Przejdź do treści
Przejdź do stopki

Bóg patrzy i działa zupełnie inaczej niż człowiek

Treść

Czemuście Mnie szukali? Czy nie wiedzieliście, że powinienem być w tym, co należy do mego Ojca? (Łk 2,49).

Ta scena z 12-letnim Panem Jezusem w świątyni wymaga wyjaśnienia. Przede wszystkim 12-letni chłopiec był uważany za dorosłego. Więc nie należy się dziwić, że rodzice nie pilnowali Go tak, jak by to robili dzisiejsi rodzice w odniesieniu do 12-letniego chłopca.

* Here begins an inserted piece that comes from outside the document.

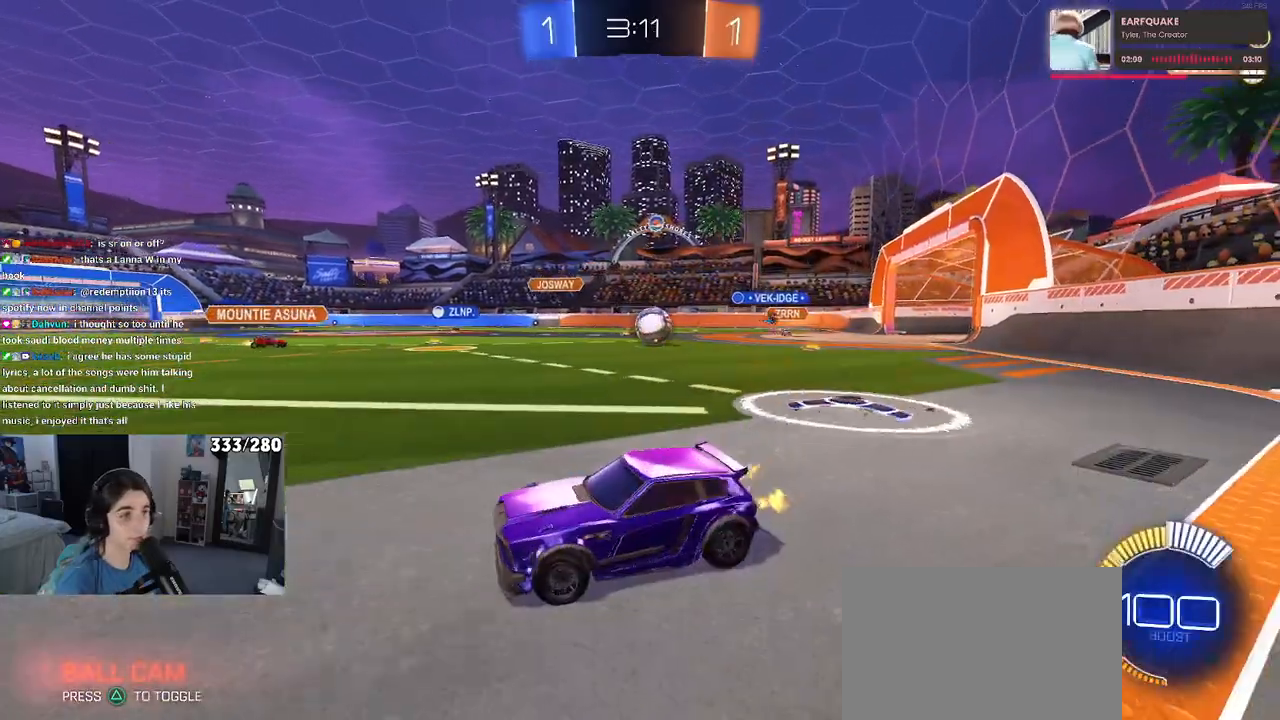
{"buttons": ["SQUARE"], "left_stick": "left", "right_stick": "center", "events": [[250, "left_stick", "left"], [367, "SQUARE", "down"]]}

Zresztą miał iść wśród swoich krewnych i rówieśników.

Pytanie Pana Jezusa jest odpowiedzią na pretensje rodziców skierowane do Niego: Synu, czemuś nam to uczynił? Oto ojciec Twój i ja z bólem serca szukaliśmy Ciebie (Łk 2,48). Następuje zderzenie oczekiwania rodziców i zasadniczego powołania Pana Jezusa. Oczekiwania rodziców są bardzo ludzkie: chcą, by był im poddany tak, jak inne dzieci są poddane swoim rodzicom, co ewangelista stwierdza po Jego powrocie do Nazaretu na końcu tej sceny .To oczekiwanie jednak nieco zaciemnia im spojrzenie. Dlaczego szukali Go przez trzy dni w całej Jerozolimie i dopiero trzeciego dnia odnaleźli w świątyni? Czyż nie powinni wiedzieć, Kim On jest i gdzie można Go znaleźć? Dlaczego nie poszli od razu do świątyni?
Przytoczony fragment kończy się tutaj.